Recursion
for piano and live electronics
electro-acoustics / 4-channel audio


DEC 5, 2023
Youngjoo Jennifer Ryu Portrait Concert,
Lee Kang Sook Hall,
Seoul, South Korea

OCT 14, 2022
⟪SICMF 2022 Concert 1⟫
Platform-L Contemporary Art Center,
Seoul, South Korea
(winner from fest-M 2022 of KEAMS; Korea Electro-Acoustic Music Society)
Program Note
Sound disappears over time.
Time is a series of faded sounds.

When sensing, time does not move by exact intervals nor flows in one direction. Inside the mind, the same length of time could become a fleeting moment or an eternity. Under the name of memory and intuition, past and future pass through.

The sounds generated by an acoustic instrument are fated to linger for a certain period and fade away. However, in this piece, piano sounds that disappear after playing recur as electronic sounds. Through this process, the boundary between beginning and end becomes meaningless. The piano sounds recurring as fragments, tremors, or as a whole cast doubt about the proposition. 'Sound disappears as time passes by.' With the mixture of piano sounds flowing linearly and electronic sounds coming back recursively, this piece shows the subjective face of time.

Techniques Employed
Max/MSP
- Effects
- Live sound processing
- ICST Ambisonics plugin
- Master controller for the performance

Score

Production Details
The piece, Recursion, was created between September and December 2021.  

Goal
- To expand the piano’s instrumental possibilities through live processing in Max/MSP
- To make the piano feel almost like a different instrument

Composition Process
While composing the piano score, I played the piano, imagining how the electronic music would sound and leaving space for it. I wanted the performer to play naturally without feeling disjointed, such as when hearing clicks from in-ear. Therefore, I chose a time notation without bars, allowing the performer to play the piece by subjectively counting seconds.

Performer’s Role
The performer's role is crucial, as they are not only playing the piano but also making gestural cues recognizable to the Max/MSP operator (composer), such as raising their arm higher or taking a deep breath before hitting a note. There are more than 50 cues in Max/MSP for this piece, so the Max/MSP operator (composer) and the piano performer are both performing.

Max/MSP Integration
In Max/MSP, the piece is divided into two parts: the sine oscillator part, and live processing part. In the first part, the piano and the Max/MSP compensates each other. A limitation of the piano as an acoustic instrument is that once a note is played, it disappears over time. In Max/MSP, I reversed the envelope of the piano note's disappearance, giving it a long attack, a sustain controllable in length (by observing the piano performer's next movement), and a release similar to that of the piano.

After the piano performer strikes a note, Max/MSP plays a oscillator sound by replacing the note at the end of the phrase with a sine wave at the corresponding frequency. I could cue a sine wave with the envelope mentioned above to play and stop. This could involve a single oscillator or multiple oscillators playing simultaneously. I replaced 33 notes with the piano in the first part to create the effect of a missing note returning.  

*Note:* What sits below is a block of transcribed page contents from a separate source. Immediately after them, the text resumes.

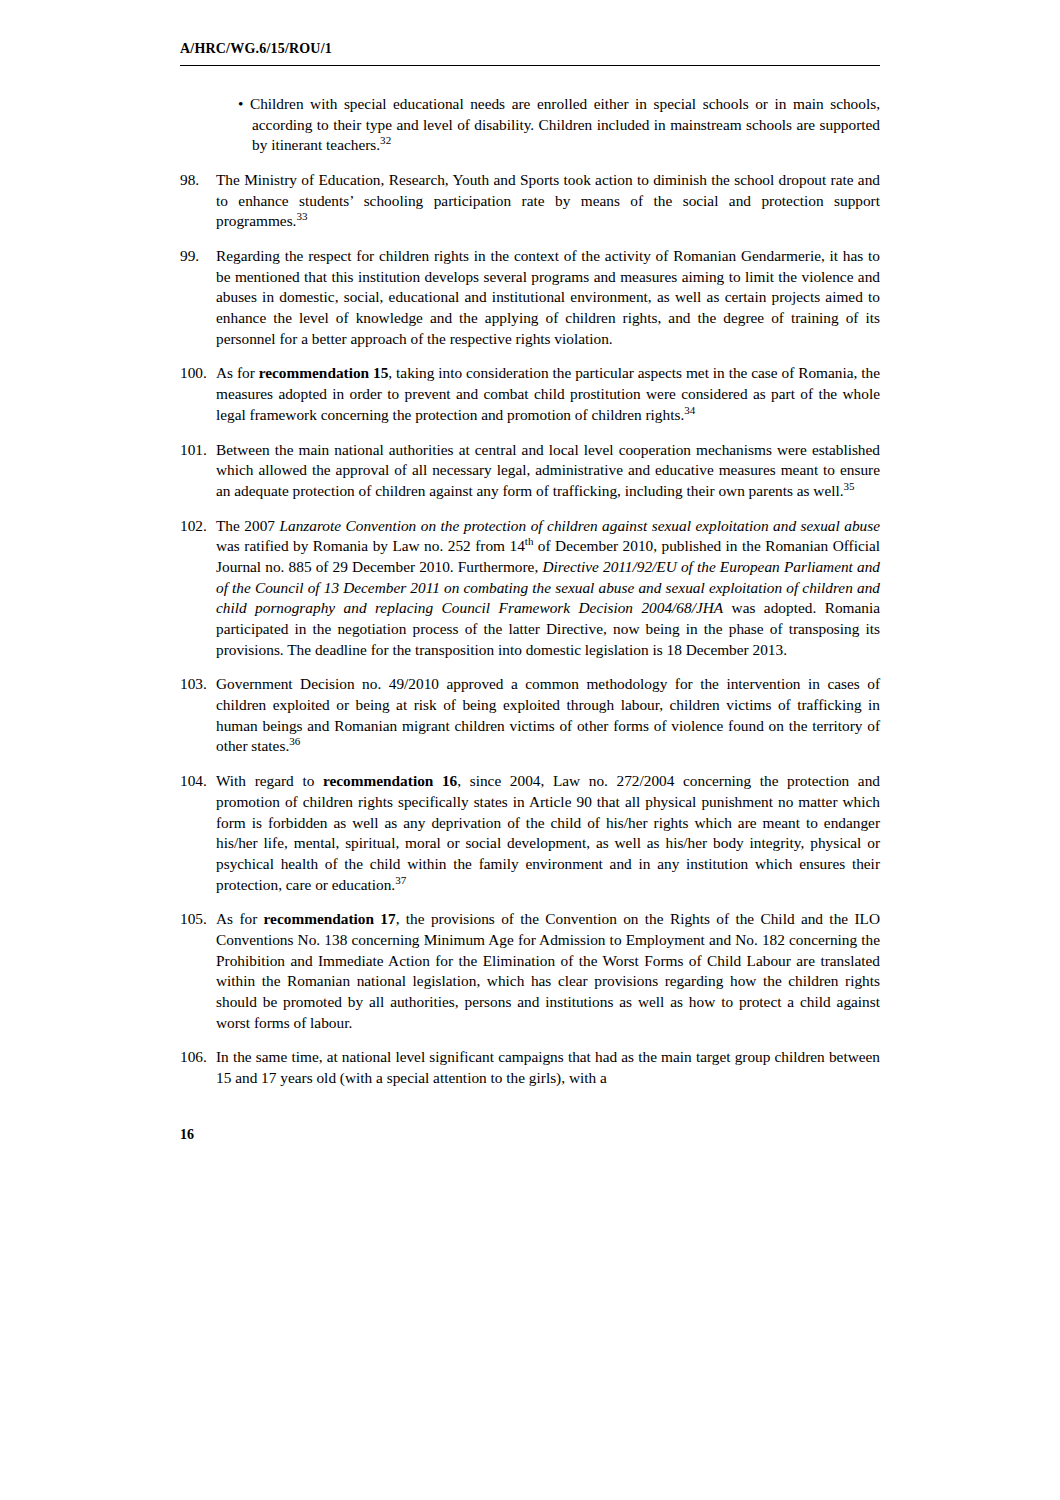A/HRC/WG.6/15/ROU/1
• Children with special educational needs are enrolled either in special schools or in main schools, according to their type and level of disability. Children included in mainstream schools are supported by itinerant teachers.32
98. The Ministry of Education, Research, Youth and Sports took action to diminish the school dropout rate and to enhance students’ schooling participation rate by means of the social and protection support programmes.33
99. Regarding the respect for children rights in the context of the activity of Romanian Gendarmerie, it has to be mentioned that this institution develops several programs and measures aiming to limit the violence and abuses in domestic, social, educational and institutional environment, as well as certain projects aimed to enhance the level of knowledge and the applying of children rights, and the degree of training of its personnel for a better approach of the respective rights violation.
100. As for recommendation 15, taking into consideration the particular aspects met in the case of Romania, the measures adopted in order to prevent and combat child prostitution were considered as part of the whole legal framework concerning the protection and promotion of children rights.34
101. Between the main national authorities at central and local level cooperation mechanisms were established which allowed the approval of all necessary legal, administrative and educative measures meant to ensure an adequate protection of children against any form of trafficking, including their own parents as well.35
102. The 2007 Lanzarote Convention on the protection of children against sexual exploitation and sexual abuse was ratified by Romania by Law no. 252 from 14th of December 2010, published in the Romanian Official Journal no. 885 of 29 December 2010. Furthermore, Directive 2011/92/EU of the European Parliament and of the Council of 13 December 2011 on combating the sexual abuse and sexual exploitation of children and child pornography and replacing Council Framework Decision 2004/68/JHA was adopted. Romania participated in the negotiation process of the latter Directive, now being in the phase of transposing its provisions. The deadline for the transposition into domestic legislation is 18 December 2013.
103. Government Decision no. 49/2010 approved a common methodology for the intervention in cases of children exploited or being at risk of being exploited through labour, children victims of trafficking in human beings and Romanian migrant children victims of other forms of violence found on the territory of other states.36
104. With regard to recommendation 16, since 2004, Law no. 272/2004 concerning the protection and promotion of children rights specifically states in Article 90 that all physical punishment no matter which form is forbidden as well as any deprivation of the child of his/her rights which are meant to endanger his/her life, mental, spiritual, moral or social development, as well as his/her body integrity, physical or psychical health of the child within the family environment and in any institution which ensures their protection, care or education.37
105. As for recommendation 17, the provisions of the Convention on the Rights of the Child and the ILO Conventions No. 138 concerning Minimum Age for Admission to Employment and No. 182 concerning the Prohibition and Immediate Action for the Elimination of the Worst Forms of Child Labour are translated within the Romanian national legislation, which has clear provisions regarding how the children rights should be promoted by all authorities, persons and institutions as well as how to protect a child against worst forms of labour.
106. In the same time, at national level significant campaigns that had as the main target group children between 15 and 17 years old (with a special attention to the girls), with a
16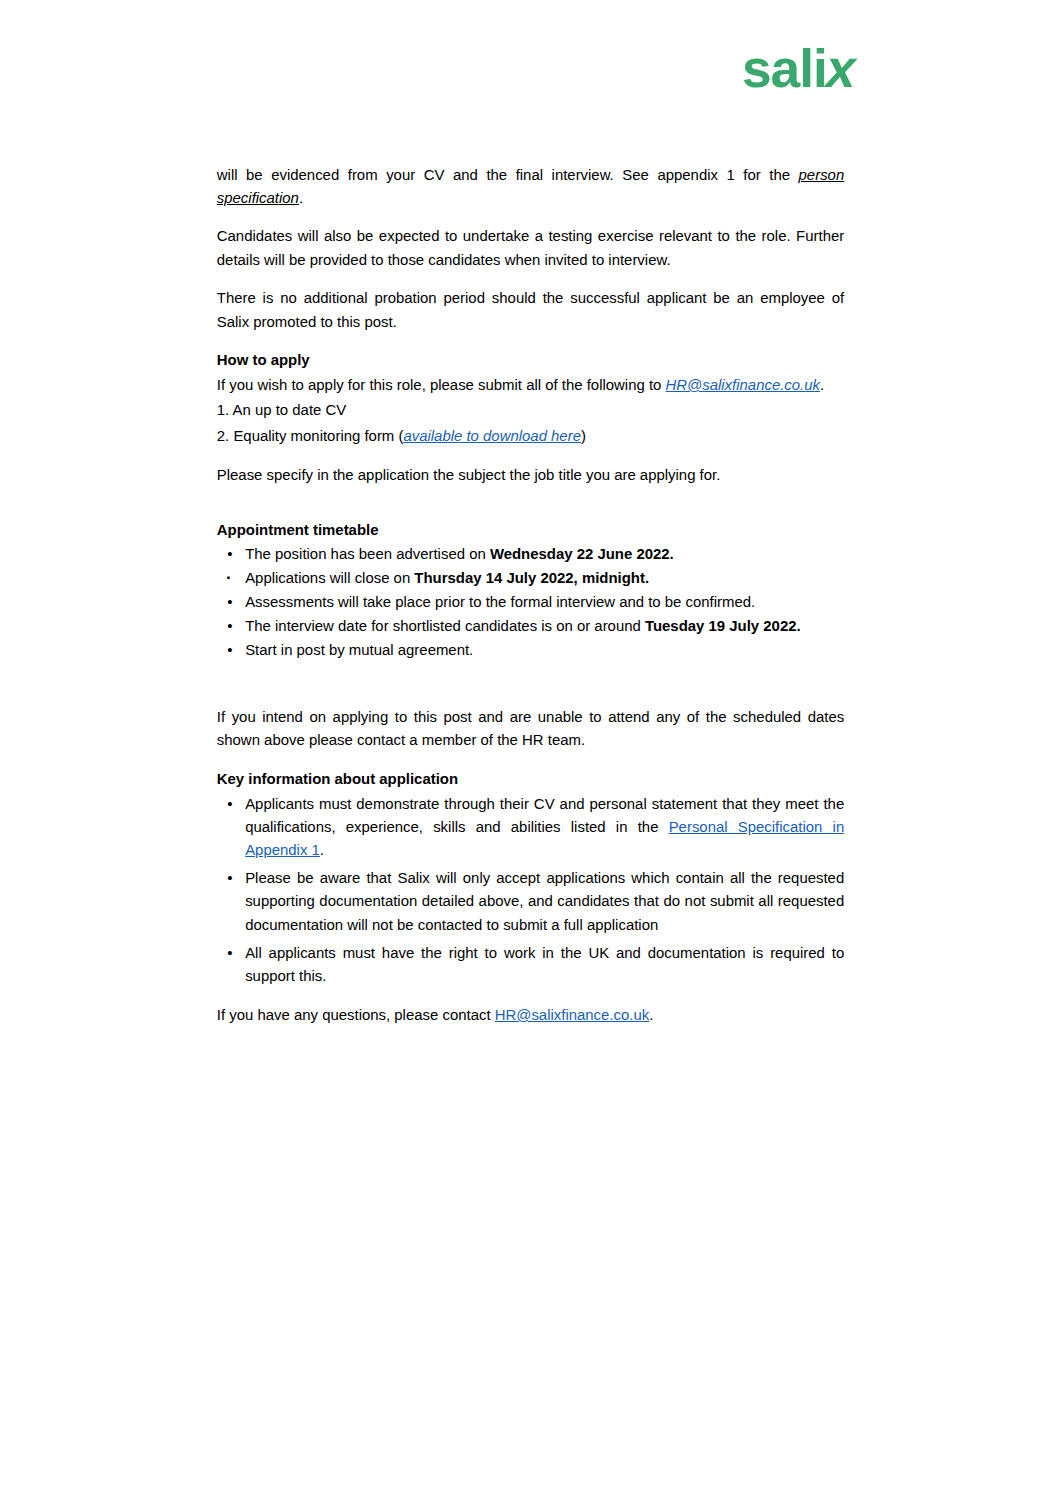salix
will be evidenced from your CV and the final interview. See appendix 1 for the person specification.
Candidates will also be expected to undertake a testing exercise relevant to the role. Further details will be provided to those candidates when invited to interview.
There is no additional probation period should the successful applicant be an employee of Salix promoted to this post.
How to apply
If you wish to apply for this role, please submit all of the following to HR@salixfinance.co.uk.
1. An up to date CV
2. Equality monitoring form (available to download here)
Please specify in the application the subject the job title you are applying for.
Appointment timetable
The position has been advertised on Wednesday 22 June 2022.
Applications will close on Thursday 14 July 2022, midnight.
Assessments will take place prior to the formal interview and to be confirmed.
The interview date for shortlisted candidates is on or around Tuesday 19 July 2022.
Start in post by mutual agreement.
If you intend on applying to this post and are unable to attend any of the scheduled dates shown above please contact a member of the HR team.
Key information about application
Applicants must demonstrate through their CV and personal statement that they meet the qualifications, experience, skills and abilities listed in the Personal Specification in Appendix 1.
Please be aware that Salix will only accept applications which contain all the requested supporting documentation detailed above, and candidates that do not submit all requested documentation will not be contacted to submit a full application
All applicants must have the right to work in the UK and documentation is required to support this.
If you have any questions, please contact HR@salixfinance.co.uk.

Live Processing and Effects
In the second part, live processing is used to replay the piano sounds captured by the two microphones in real time to create the effect of hearing them on the piano. This live processing involves manipulating the sound of the piano as it is being played, adding a layer of complexity and depth to the piece. Various combinations of effects were used for different cues, including delay, reverse delay, grain delay, chorus, flanger, and pitch shift. For the 4-channel output, the ICST Ambisonics plugin was used to assign different ambisonic positions to each effect and to create a function to move each point.